Et comment parler et rendre justice à cette écriture, à cette mélancolie constante, à ce style si délicat, à cette ambiance, à ces petits détails qui vous touchent, à cet humour subtil, à ces comparaisons et métaphores qui vous font rêver, couiner, rire et pleurer, à ces phrases qui sont justes p.a.r.f.a.i.t.e.s et poignantes et drôle et si justes, et si belles, belles, belles, et à ces moments qui vous font fondre ?
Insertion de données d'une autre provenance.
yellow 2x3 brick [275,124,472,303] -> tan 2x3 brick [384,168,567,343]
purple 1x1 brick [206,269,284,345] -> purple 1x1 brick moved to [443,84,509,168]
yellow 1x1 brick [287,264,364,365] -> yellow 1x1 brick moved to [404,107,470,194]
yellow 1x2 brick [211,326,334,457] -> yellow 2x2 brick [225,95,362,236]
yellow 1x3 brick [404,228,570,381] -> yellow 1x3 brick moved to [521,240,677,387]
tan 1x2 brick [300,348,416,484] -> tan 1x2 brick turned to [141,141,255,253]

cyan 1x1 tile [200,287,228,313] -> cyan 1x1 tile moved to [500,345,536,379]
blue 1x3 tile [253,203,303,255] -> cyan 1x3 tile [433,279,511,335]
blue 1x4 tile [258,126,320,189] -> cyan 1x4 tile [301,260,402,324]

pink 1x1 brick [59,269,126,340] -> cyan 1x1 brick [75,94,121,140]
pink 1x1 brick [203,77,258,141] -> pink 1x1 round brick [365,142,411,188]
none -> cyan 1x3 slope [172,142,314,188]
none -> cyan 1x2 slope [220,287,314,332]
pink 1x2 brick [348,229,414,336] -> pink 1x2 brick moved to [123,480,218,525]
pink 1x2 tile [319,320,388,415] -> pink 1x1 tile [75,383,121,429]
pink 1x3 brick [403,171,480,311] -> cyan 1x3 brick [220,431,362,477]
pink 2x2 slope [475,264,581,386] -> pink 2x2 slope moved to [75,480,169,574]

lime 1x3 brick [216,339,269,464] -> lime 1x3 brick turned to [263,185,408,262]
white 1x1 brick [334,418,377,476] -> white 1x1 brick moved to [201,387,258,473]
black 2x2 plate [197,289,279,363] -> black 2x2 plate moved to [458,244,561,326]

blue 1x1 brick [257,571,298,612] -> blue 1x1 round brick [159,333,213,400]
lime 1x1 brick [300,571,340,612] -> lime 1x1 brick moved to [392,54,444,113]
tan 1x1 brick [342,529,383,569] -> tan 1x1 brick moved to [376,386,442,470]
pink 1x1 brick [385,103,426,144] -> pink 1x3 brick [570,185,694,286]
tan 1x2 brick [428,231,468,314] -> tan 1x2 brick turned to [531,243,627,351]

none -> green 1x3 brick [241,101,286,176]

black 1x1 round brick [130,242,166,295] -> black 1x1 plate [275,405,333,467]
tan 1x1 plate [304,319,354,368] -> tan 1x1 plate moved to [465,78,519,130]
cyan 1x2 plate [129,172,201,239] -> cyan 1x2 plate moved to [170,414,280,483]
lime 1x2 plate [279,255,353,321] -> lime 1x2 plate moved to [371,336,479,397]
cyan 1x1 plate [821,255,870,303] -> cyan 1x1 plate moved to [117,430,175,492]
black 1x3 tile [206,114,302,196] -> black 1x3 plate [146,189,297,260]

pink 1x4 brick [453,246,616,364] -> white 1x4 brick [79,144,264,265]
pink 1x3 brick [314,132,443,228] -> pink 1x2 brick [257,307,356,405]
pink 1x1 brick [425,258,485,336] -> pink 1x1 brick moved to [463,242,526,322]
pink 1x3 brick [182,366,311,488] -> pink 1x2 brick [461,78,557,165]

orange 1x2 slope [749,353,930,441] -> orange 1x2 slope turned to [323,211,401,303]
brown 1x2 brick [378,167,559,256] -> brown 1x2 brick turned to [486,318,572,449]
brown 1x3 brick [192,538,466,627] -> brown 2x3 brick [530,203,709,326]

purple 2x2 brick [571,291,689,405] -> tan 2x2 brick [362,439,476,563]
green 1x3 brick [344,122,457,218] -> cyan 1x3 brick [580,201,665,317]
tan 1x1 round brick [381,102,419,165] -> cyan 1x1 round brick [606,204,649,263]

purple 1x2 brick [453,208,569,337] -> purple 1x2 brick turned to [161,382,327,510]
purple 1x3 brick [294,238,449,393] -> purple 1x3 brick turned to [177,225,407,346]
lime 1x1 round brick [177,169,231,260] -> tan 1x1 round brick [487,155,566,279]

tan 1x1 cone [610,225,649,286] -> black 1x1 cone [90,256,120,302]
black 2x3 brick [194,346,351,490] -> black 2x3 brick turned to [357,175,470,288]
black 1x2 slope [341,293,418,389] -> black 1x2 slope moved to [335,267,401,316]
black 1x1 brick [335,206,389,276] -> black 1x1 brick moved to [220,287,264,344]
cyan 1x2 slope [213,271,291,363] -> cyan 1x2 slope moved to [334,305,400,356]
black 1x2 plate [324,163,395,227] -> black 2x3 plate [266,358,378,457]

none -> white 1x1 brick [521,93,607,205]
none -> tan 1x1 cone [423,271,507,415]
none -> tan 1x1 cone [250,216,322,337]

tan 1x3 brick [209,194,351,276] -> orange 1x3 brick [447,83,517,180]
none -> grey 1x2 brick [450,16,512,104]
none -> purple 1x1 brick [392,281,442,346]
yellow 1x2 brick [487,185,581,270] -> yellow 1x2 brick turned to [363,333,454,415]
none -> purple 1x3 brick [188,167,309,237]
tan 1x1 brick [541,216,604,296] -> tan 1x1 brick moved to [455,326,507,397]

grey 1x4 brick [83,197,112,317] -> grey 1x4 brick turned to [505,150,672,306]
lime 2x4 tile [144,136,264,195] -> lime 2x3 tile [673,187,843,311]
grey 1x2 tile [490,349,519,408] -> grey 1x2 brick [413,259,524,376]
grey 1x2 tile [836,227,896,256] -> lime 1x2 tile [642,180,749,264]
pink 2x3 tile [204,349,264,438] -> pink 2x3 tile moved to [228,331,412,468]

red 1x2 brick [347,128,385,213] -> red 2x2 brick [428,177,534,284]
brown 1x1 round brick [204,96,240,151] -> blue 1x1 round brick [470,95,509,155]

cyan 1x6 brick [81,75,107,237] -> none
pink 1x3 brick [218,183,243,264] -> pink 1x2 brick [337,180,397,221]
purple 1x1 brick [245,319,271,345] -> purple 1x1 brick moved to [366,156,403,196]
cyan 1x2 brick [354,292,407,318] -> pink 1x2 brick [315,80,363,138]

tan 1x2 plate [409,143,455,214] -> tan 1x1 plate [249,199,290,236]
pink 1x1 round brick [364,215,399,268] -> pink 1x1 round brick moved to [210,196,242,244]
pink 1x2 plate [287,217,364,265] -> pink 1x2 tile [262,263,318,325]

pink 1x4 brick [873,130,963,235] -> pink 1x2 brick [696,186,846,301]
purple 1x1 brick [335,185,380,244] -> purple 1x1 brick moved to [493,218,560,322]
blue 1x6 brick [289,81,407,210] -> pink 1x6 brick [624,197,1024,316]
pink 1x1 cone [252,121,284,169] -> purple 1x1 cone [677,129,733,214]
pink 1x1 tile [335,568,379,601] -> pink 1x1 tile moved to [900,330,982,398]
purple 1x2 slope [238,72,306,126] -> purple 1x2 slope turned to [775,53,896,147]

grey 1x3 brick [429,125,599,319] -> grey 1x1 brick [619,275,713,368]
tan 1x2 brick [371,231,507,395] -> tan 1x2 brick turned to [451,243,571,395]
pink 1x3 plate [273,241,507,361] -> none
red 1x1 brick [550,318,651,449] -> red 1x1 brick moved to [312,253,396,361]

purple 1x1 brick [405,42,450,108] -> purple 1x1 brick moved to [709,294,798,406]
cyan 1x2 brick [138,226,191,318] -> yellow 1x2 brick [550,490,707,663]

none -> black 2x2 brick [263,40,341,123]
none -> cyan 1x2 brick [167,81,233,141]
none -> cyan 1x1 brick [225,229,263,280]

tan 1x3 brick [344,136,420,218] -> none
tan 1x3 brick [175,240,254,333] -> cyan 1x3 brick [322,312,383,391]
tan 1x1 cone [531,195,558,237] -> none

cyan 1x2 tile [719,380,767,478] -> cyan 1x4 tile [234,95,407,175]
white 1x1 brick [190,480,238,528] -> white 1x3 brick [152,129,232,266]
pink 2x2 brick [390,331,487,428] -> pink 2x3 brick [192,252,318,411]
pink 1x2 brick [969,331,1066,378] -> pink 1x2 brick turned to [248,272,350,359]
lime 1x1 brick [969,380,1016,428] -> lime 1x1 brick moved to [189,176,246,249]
Elle était un petit peu trop loin, alors il a mis sa main dans son dos pour l’attirer vers lui. Il a essayé de faire ça comme si c’était quelque chose qu’il faisait tout le temps, comme si la toucher à un nouvel endroit ne revenait pas à découvrir le passage du Nord-Ouest.

 

Eleanor & Park sont différents, drôles, touchants et tellement, tellement parfaits. Je ne pense pas les oublier de si tôt.
Car si je suis tombée amoureuse de ce livre, de ce style, de ces phrases, de leur histoire, de l’évolution de leur sentiment, de l’ambiance et de l’atmosphère, je suis surtout tombée amoureuse de ces deux personnages si différents mais si vrais, si justes, si beaux et si… eux.
C’est nostalgique que j’ai refermé le livre avec l’envie de le relire immédiatement… car je fais partie de celles qui l’ont trouvé parfait du début à la fin (incluse)…

A lire donc !

Il a vidé tous ses jeux électroniques et la commande de la voiture téléguidée de Josh, et puis il a appelé sa grand-mère pour lui dire que tout ce qu’il voulait pour son anniversaire, c’était des piles AA.

 

Elles ont aimé aussi : Karine, Mylène,
Et je finirai en citant John Green : « Eleanor & Park me rappelle ce qu’est fou amoureux d’une fille et fou amoureux d’un livre ».